[Work order] The first line of the entries is where the copy starts and the line with "you informed at every stage." is where it ends; set down each line exactly, both ends included, and drop pictures.

[Dataset]
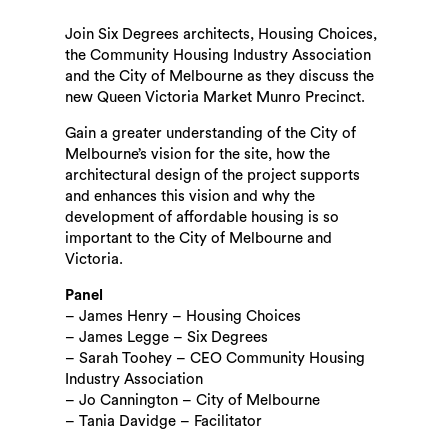
Join Six Degrees architects, Housing Choices,
the Community Housing Industry Association
and the City of Melbourne as they discuss the
new Queen Victoria Market Munro Precinct.
Gain a greater understanding of the City of
Melbourne’s vision for the site, how the
architectural design of the project supports
Search
and enhances this vision and why the
development of affordable housing is so
important to the City of Melbourne and
Victoria.
Panel
– James Henry – Housing Choices
– James Legge – Six Degrees
– Sarah Toohey – CEO Community Housing
Industry Association
– Jo Cannington – City of Melbourne
– Tania Davidge – Facilitator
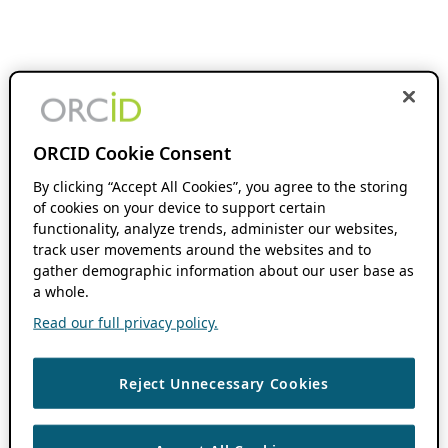
ORCID Cookie Consent
By clicking “Accept All Cookies”, you agree to the storing
of cookies on your device to support certain
functionality, analyze trends, administer our websites,
track user movements around the websites and to
gather demographic information about our user base as
a whole.
Read our full privacy policy.
Reject Unnecessary Cookies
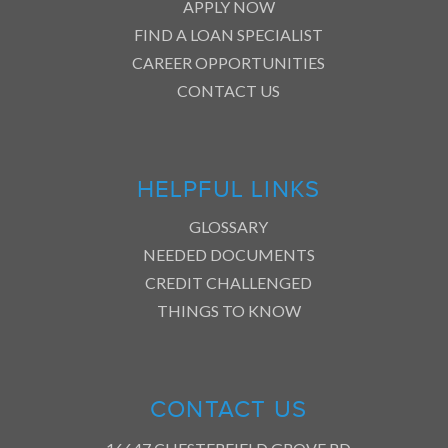
APPLY NOW
FIND A LOAN SPECIALIST
CAREER OPPORTUNITIES
CONTACT US
HELPFUL LINKS
GLOSSARY
NEEDED DOCUMENTS
CREDIT CHALLENGED
THINGS TO KNOW
CONTACT US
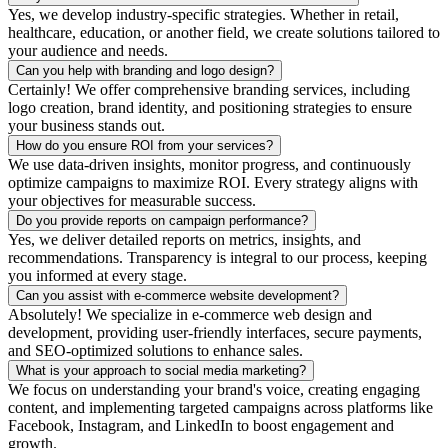
Yes, we develop industry-specific strategies. Whether in retail,
healthcare, education, or another field, we create solutions tailored to
your audience and needs.
Can you help with branding and logo design?
Certainly! We offer comprehensive branding services, including
logo creation, brand identity, and positioning strategies to ensure
your business stands out.
How do you ensure ROI from your services?
We use data-driven insights, monitor progress, and continuously
optimize campaigns to maximize ROI. Every strategy aligns with
your objectives for measurable success.
Do you provide reports on campaign performance?
Yes, we deliver detailed reports on metrics, insights, and
recommendations. Transparency is integral to our process, keeping
you informed at every stage.
Can you assist with e-commerce website development?
Absolutely! We specialize in e-commerce web design and
development, providing user-friendly interfaces, secure payments,
and SEO-optimized solutions to enhance sales.
What is your approach to social media marketing?
We focus on understanding your brand's voice, creating engaging
content, and implementing targeted campaigns across platforms like
Facebook, Instagram, and LinkedIn to boost engagement and
growth.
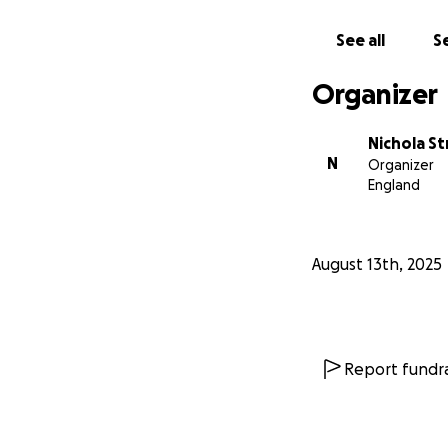
See all
Se
Organizer
Nichola St
N
Organizer
England
August 13th, 2025
Report fundra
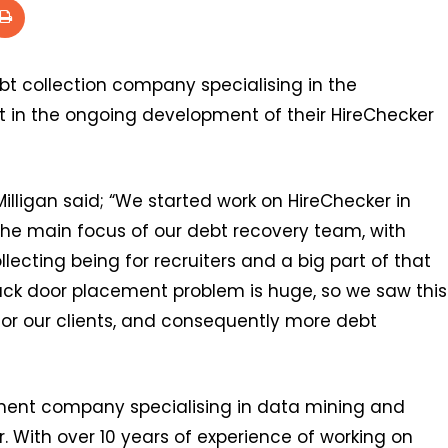
ebt collection company specialising in the
st in the ongoing development of their HireChecker
lligan said; “We started work on HireChecker in
he main focus of our debt recovery team, with
ecting being for recruiters and a big part of that
ack door placement problem is huge, so we saw this
 for our clients, and consequently more debt
pment company specialising in data mining and
 With over 10 years of experience of working on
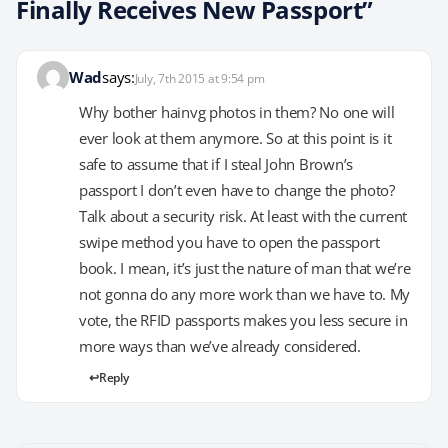
Finally Receives New Passport”
Wad
says:
July, 7th 2015 at 9:54 pm
Why bother hainvg photos in them? No one will
ever look at them anymore. So at this point is it
safe to assume that if I steal John Brown’s
passport I don’t even have to change the photo?
Talk about a security risk. At least with the current
swipe method you have to open the passport
book. I mean, it’s just the nature of man that we’re
not gonna do any more work than we have to. My
vote, the RFID passports makes you less secure in
more ways than we’ve already considered.
Reply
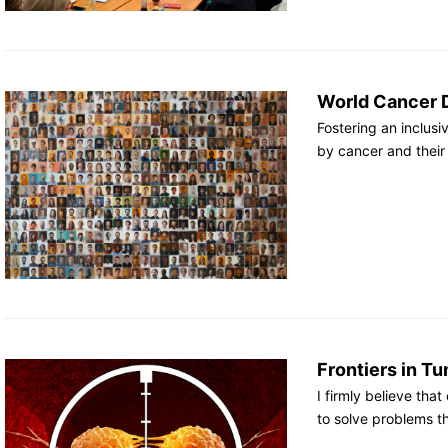
World Cancer 
Fostering an inclusi
by cancer and their
Frontiers in 
I firmly believe tha
to solve problems th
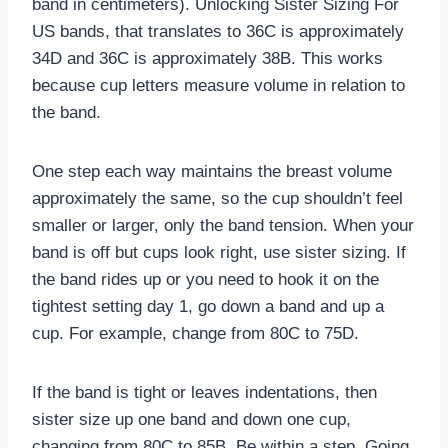
band in centimeters). Unlocking Sister Sizing For
US bands, that translates to 36C is approximately
34D and 36C is approximately 38B. This works
because cup letters measure volume in relation to
the band.
One step each way maintains the breast volume
approximately the same, so the cup shouldn’t feel
smaller or larger, only the band tension. When your
band is off but cups look right, use sister sizing. If
the band rides up or you need to hook it on the
tightest setting day 1, go down a band and up a
cup. For example, change from 80C to 75D.
If the band is tight or leaves indentations, then
sister size up one band and down one cup,
changing from 80C to 85B. Be within a step. Going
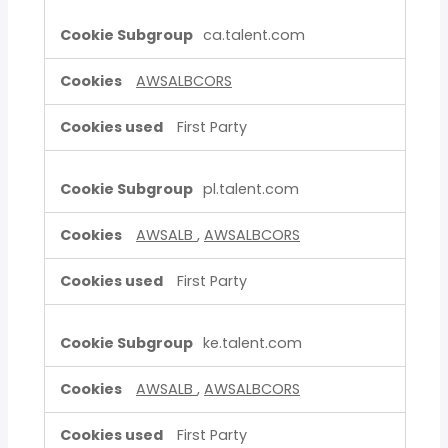
ca.talent.com
AWSALBCORS
First Party
pl.talent.com
AWSALB
,
AWSALBCORS
First Party
ke.talent.com
AWSALB
,
AWSALBCORS
First Party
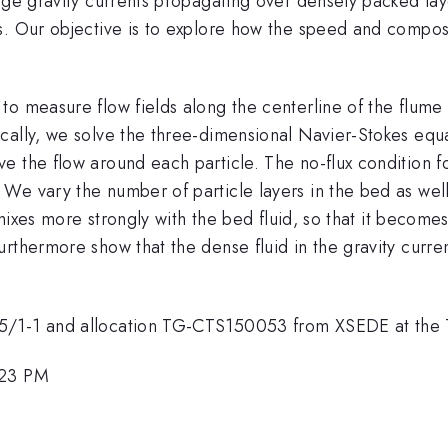
nge gravity currents propagating over densely packed laye
. Our objective is to explore how the speed and composit
to measure flow fields along the centerline of the flume
cally, we solve the three-dimensional Navier-Stokes equa
the flow around each particle. The no-flux condition for t
e vary the number of particle layers in the bed as well 
t mixes more strongly with the bed fluid, so that it become
thermore show that the dense fluid in the gravity current 
15/1-1 and allocation TG-CTS150053 from XSEDE at the
:23 PM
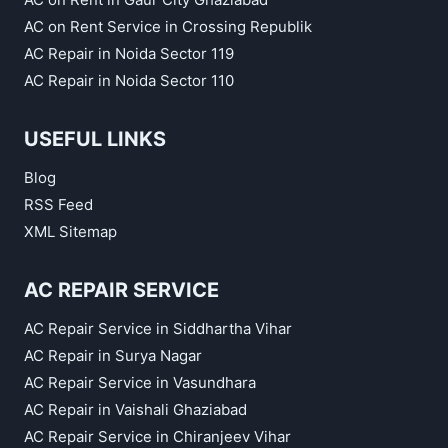
AC on Rent Service in Crossing Republik
AC Repair in Noida Sector 119
AC Repair in Noida Sector 110
USEFUL LINKS
Blog
RSS Feed
XML Sitemap
AC REPAIR SERVICE
AC Repair Service in Siddhartha Vihar
AC Repair in Surya Nagar
AC Repair Service in Vasundhara
AC Repair in Vaishali Ghaziabad
AC Repair Service in Chiranjeev Vihar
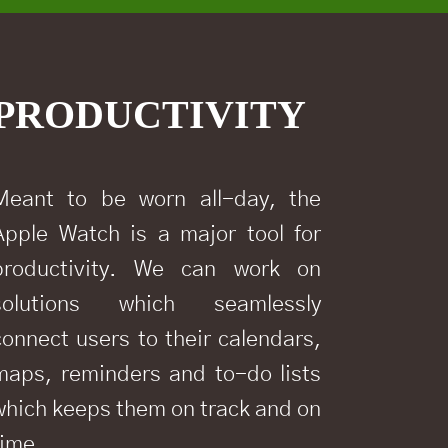
PRODUCTIVITY
Meant to be worn all-day, the
Apple Watch is a major tool for
productivity. We can work on
solutions which seamlessly
connect users to their calendars,
maps, reminders and to-do lists
which keeps them on track and on
time.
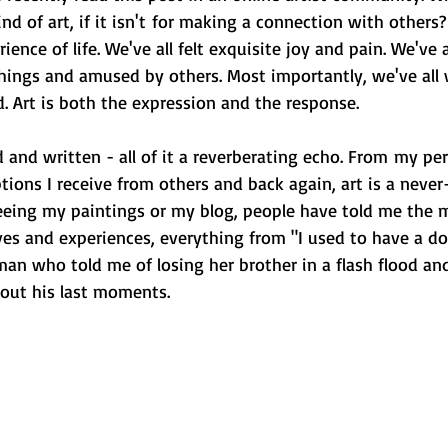
ind of art, if it isn't for making a connection with others? 
ence of life. We've all felt exquisite joy and pain. We've a
ings and amused by others. Most importantly, we've all 
. Art is both the expression and the response.
 and written - all of it a reverberating echo. From my pe
ptions I receive from others and back again, art is a neve
seeing my paintings or my blog, people have told me the m
ives and experiences, everything from "I used to have a 
man who told me of losing her brother in a flash flood a
out his last moments.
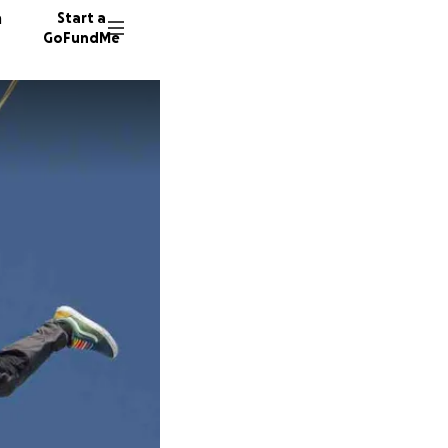
n
Start a
GoFundMe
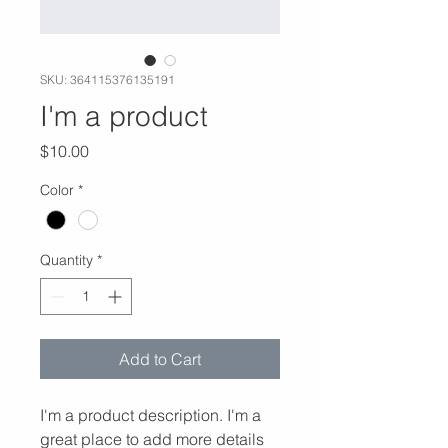
SKU: 364115376135191
I'm a product
Price
$10.00
Color
*
Quantity
*
Add to Cart
I'm a product description. I'm a 
great place to add more details 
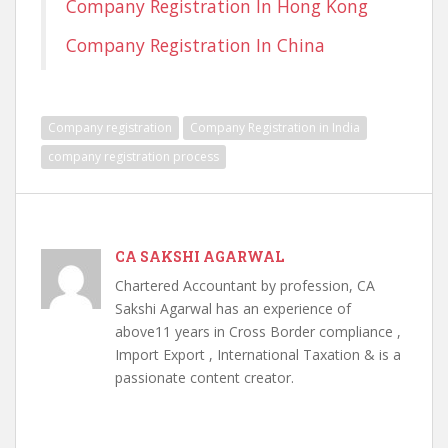
Company Registration In Hong Kong
Company Registration In China
Company registration
Company Registration in India
company registration process
CA SAKSHI AGARWAL
Chartered Accountant by profession, CA
Sakshi Agarwal has an experience of
above11 years in Cross Border compliance ,
Import Export , International Taxation & is a
passionate content creator.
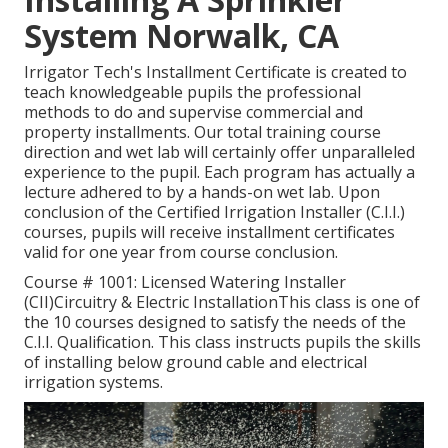
System Norwalk, CA
Irrigator Tech's Installment Certificate is created to
teach knowledgeable pupils the professional
methods to do and supervise commercial and
property installments. Our total training course
direction and wet lab will certainly offer unparalleled
experience to the pupil. Each program has actually a
lecture adhered to by a hands-on wet lab. Upon
conclusion of the Certified Irrigation Installer (C.I.I.)
courses, pupils will receive installment certificates
valid for one year from course conclusion.
Course # 1001: Licensed Watering Installer
(CII)Circuitry & Electric InstallationThis class is one of
the 10 courses designed to satisfy the needs of the
C.I.I. Qualification. This class instructs pupils the skills
of installing below ground cable and electrical
irrigation systems.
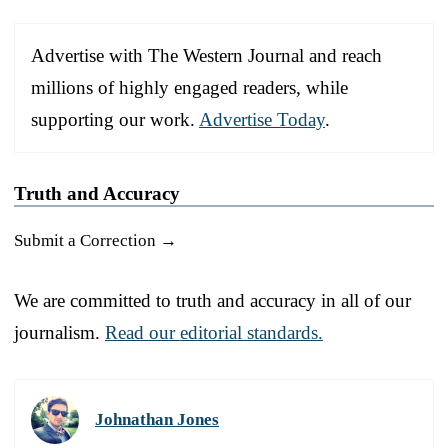
Advertise with The Western Journal and reach
millions of highly engaged readers, while
supporting our work.
Advertise Today
.
Truth and Accuracy
Submit a Correction →
We are committed to truth and accuracy in all of our
journalism.
Read our editorial standards.
Johnathan Jones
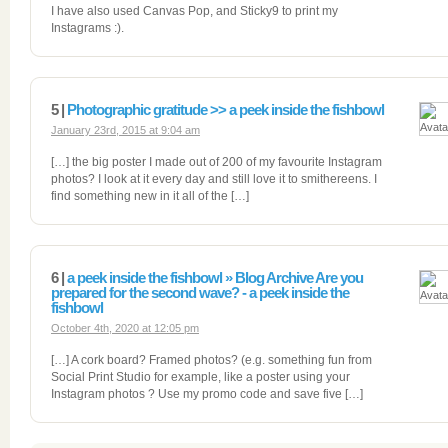
I have also used Canvas Pop, and Sticky9 to print my
Instagrams :).
5 |
Photographic gratitude >> a peek inside the fishbowl
January 23rd, 2015 at 9:04 am
[…] the big poster I made out of 200 of my favourite Instagram
photos? I look at it every day and still love it to smithereens. I
find something new in it all of the […]
6 |
a peek inside the fishbowl » Blog Archive Are you
prepared for the second wave? - a peek inside the
fishbowl
October 4th, 2020 at 12:05 pm
[…] A cork board? Framed photos? (e.g. something fun from
Social Print Studio for example, like a poster using your
Instagram photos ? Use my promo code and save five […]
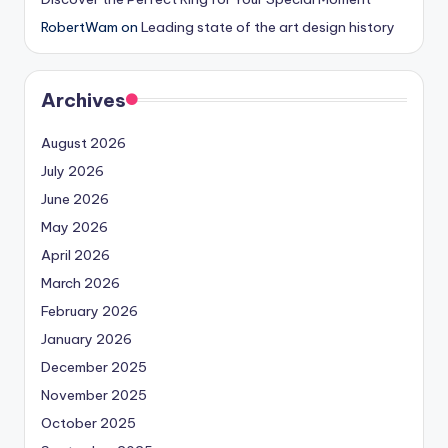
RobertWam
on
Leading state of the art design history
Archives
August 2026
July 2026
June 2026
May 2026
April 2026
March 2026
February 2026
January 2026
December 2025
November 2025
October 2025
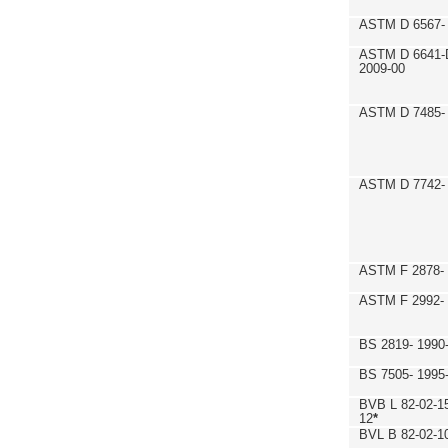
ASTM D 6567- 
ASTM D 6641-
2009-00
ASTM D 7485- 
ASTM D 7742- 
ASTM F 2878- 
ASTM F 2992-
BS 2819- 1990
BS 7505- 1995
BVB L 82-02-1
12
*
BVL B 82-02-1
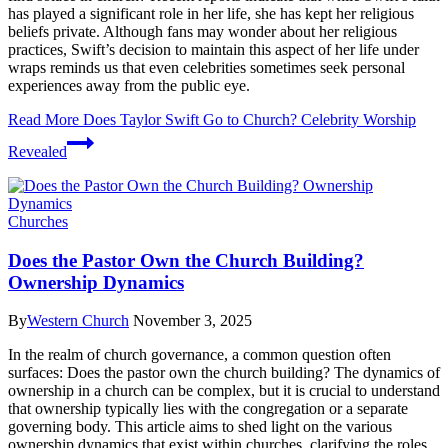
has played a significant role in her life, she has kept her religious
beliefs private. Although fans may wonder about her religious
practices, Swift’s decision to maintain this aspect of her life under
wraps reminds us that even celebrities sometimes seek personal
experiences away from the public eye.
Read More
Does Taylor Swift Go to Church? Celebrity Worship
Revealed
Churches
Does the Pastor Own the Church Building?
Ownership Dynamics
By
Western Church
November 3, 2025
In the realm of church governance, a common question often
surfaces: Does the pastor own the church building? The dynamics of
ownership in a church can be complex, but it is crucial to understand
that ownership typically lies with the congregation or a separate
governing body. This article aims to shed light on the various
ownership dynamics that exist within churches, clarifying the roles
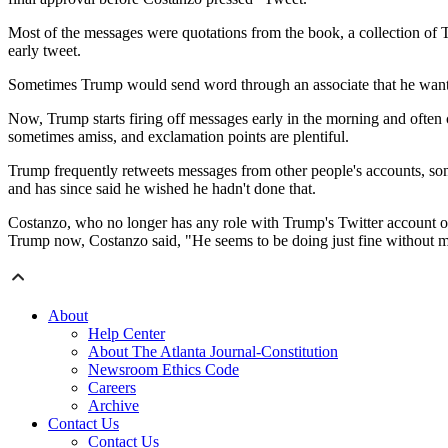
Most of the messages were quotations from the book, a collection of T
early tweet.
Sometimes Trump would send word through an associate that he wanted 
Now, Trump starts firing off messages early in the morning and often c
sometimes amiss, and exclamation points are plentiful.
Trump frequently retweets messages from other people's accounts, somet
and has since said he wished he hadn't done that.
Costanzo, who no longer has any role with Trump's Twitter account or
Trump now, Costanzo said, "He seems to be doing just fine without 
About
Help Center
About The Atlanta Journal-Constitution
Newsroom Ethics Code
Careers
Archive
Contact Us
Contact Us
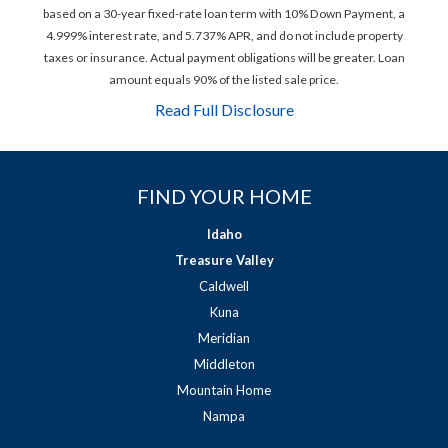
based on a 30-year fixed-rate loan term with 10% Down Payment, a
4.999% interest rate, and 5.737% APR, and do not include property
taxes or insurance. Actual payment obligations will be greater. Loan
amount equals 90% of the listed sale price.
Read Full Disclosure
FIND YOUR HOME
Idaho
Treasure Valley
Caldwell
Kuna
Meridian
Middleton
Mountain Home
Nampa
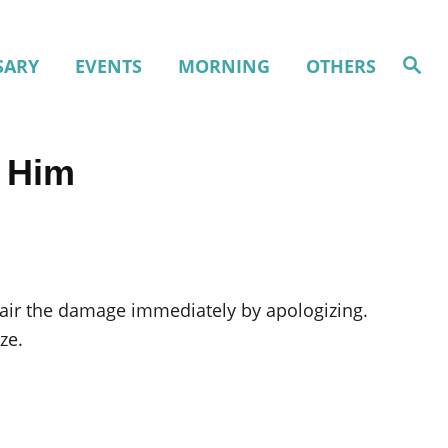
S
SARY
EVENTS
MORNING
OTHERS
e
a
r
c
h
r Him
air the damage immediately by apologizing.
ze.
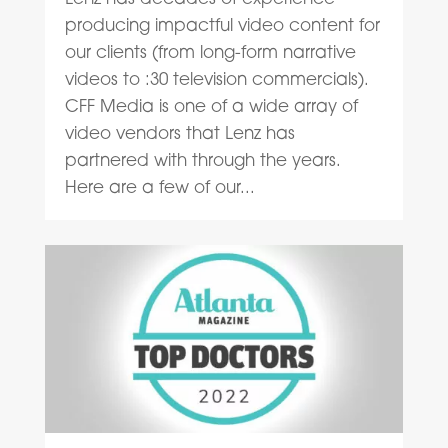
producing impactful video content for
our clients (from long-form narrative
videos to :30 television commercials).
CFF Media is one of a wide array of
video vendors that Lenz has
partnered with through the years.
Here are a few of our...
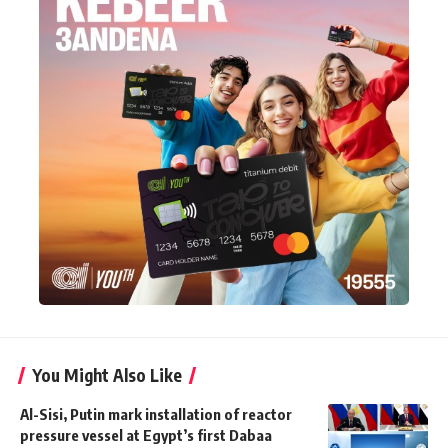
You Might Also Like
Al-Sisi, Putin mark installation of reactor
pressure vessel at Egypt’s first Dabaa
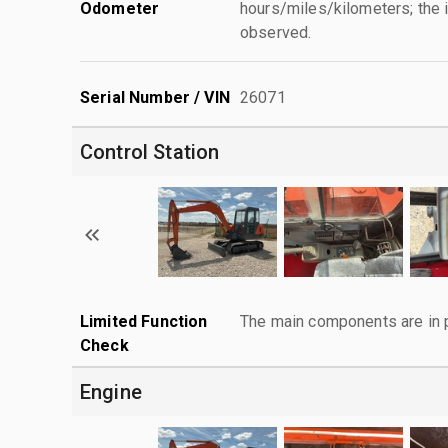
Odometer
hours/miles/kilometers; the i
observed.
Serial Number / VIN
26071
Control Station
Limited Function
The main components are in p
Check
Engine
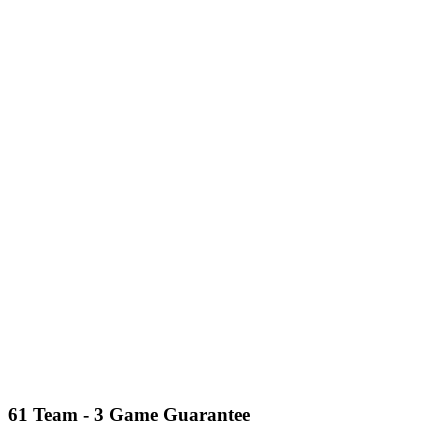
61 Team - 3 Game Guarantee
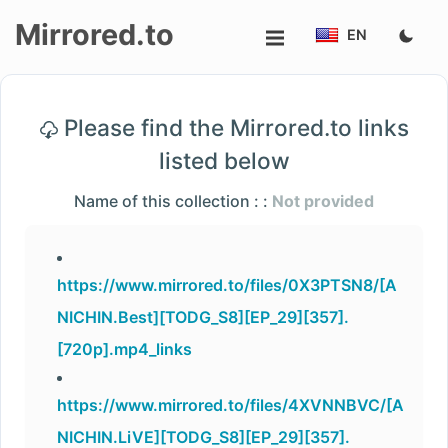
Mirrored.to
EN
Upload
Please find the Mirrored.to links
Login/Sign
listed below
up
Name of this collection : :
Not provided
https://www.mirrored.to/files/0X3PTSN8/[A
NICHIN.Best][TODG_S8][EP_29][357].
[720p].mp4_links
https://www.mirrored.to/files/4XVNNBVC/[A
NICHIN.LiVE][TODG_S8][EP_29][357].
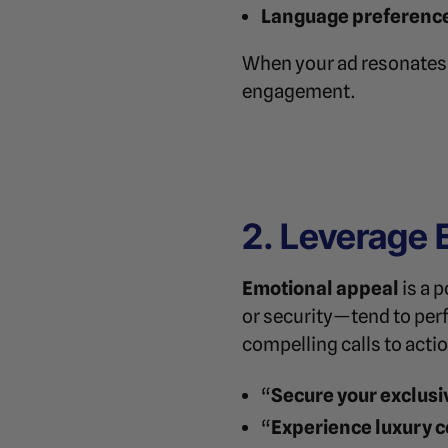
Language preferenc
When your ad resonates o
engagement.
2. Leverage 
Emotional appeal
is a 
or security—tend to per
compelling calls to acti
“
Secure your exclusi
“
Experience luxury c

[Output below]
Join Six Degrees architects, Housing Choices,
the Community Housing Industry Association
and the City of Melbourne as they discuss the
new Queen Victoria Market Munro Precinct.
Gain a greater understanding of the City of
Melbourne’s vision for the site, how the
architectural design of the project supports
Search
and enhances this vision and why the
development of affordable housing is so
important to the City of Melbourne and
Victoria.
Panel
– James Henry – Housing Choices
– James Legge – Six Degrees
– Sarah Toohey – CEO Community Housing
Industry Association
– Jo Cannington – City of Melbourne
– Tania Davidge – Facilitator
ORCID Cookie Consent
By clicking “Accept All Cookies”, you agree to the storing
of cookies on your device to support certain
functionality, analyze trends, administer our websites,
track user movements around the websites and to
gather demographic information about our user base as
a whole.
Read our full privacy policy.
Reject Unnecessary Cookies
APPLY NOW
FIND A LOAN SPECIALIST
CAREER OPPORTUNITIES
CONTACT US
HELPFUL LINKS
GLOSSARY
NEEDED DOCUMENTS
CREDIT CHALLENGED
THINGS TO KNOW
CONTACT US
Yes, we develop industry-specific strategies. Whether in retail,
healthcare, education, or another field, we create solutions tailored to
your audience and needs.
Can you help with branding and logo design?
Certainly! We offer comprehensive branding services, including
logo creation, brand identity, and positioning strategies to ensure
your business stands out.
How do you ensure ROI from your services?
We use data-driven insights, monitor progress, and continuously
optimize campaigns to maximize ROI. Every strategy aligns with
your objectives for measurable success.
Do you provide reports on campaign performance?
Yes, we deliver detailed reports on metrics, insights, and
recommendations. Transparency is integral to our process, keeping
you informed at every stage.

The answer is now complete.